Task statement:
Count the lines in the material below that contain the word "Database" and give the number alone.

Records shown:
___

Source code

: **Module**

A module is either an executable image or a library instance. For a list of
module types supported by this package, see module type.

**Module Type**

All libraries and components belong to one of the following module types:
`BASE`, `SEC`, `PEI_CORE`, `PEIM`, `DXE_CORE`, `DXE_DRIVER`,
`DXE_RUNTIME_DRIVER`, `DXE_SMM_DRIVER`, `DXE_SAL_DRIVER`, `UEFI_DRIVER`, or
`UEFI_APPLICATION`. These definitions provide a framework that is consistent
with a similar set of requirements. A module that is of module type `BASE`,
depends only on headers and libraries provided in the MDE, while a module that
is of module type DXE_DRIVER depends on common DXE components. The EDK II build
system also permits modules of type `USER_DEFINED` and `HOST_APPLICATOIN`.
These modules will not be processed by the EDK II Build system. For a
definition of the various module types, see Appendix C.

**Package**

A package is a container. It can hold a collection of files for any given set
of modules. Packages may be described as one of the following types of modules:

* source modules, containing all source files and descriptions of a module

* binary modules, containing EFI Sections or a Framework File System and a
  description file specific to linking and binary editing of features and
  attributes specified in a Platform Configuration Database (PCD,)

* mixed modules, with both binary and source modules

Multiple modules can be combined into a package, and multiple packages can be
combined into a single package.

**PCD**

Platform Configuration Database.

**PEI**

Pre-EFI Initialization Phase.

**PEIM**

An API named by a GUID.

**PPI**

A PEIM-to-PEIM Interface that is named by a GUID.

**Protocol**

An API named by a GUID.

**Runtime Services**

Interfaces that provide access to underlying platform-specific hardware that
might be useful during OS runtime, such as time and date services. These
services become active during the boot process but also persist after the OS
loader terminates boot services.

___

Answer for the task:
2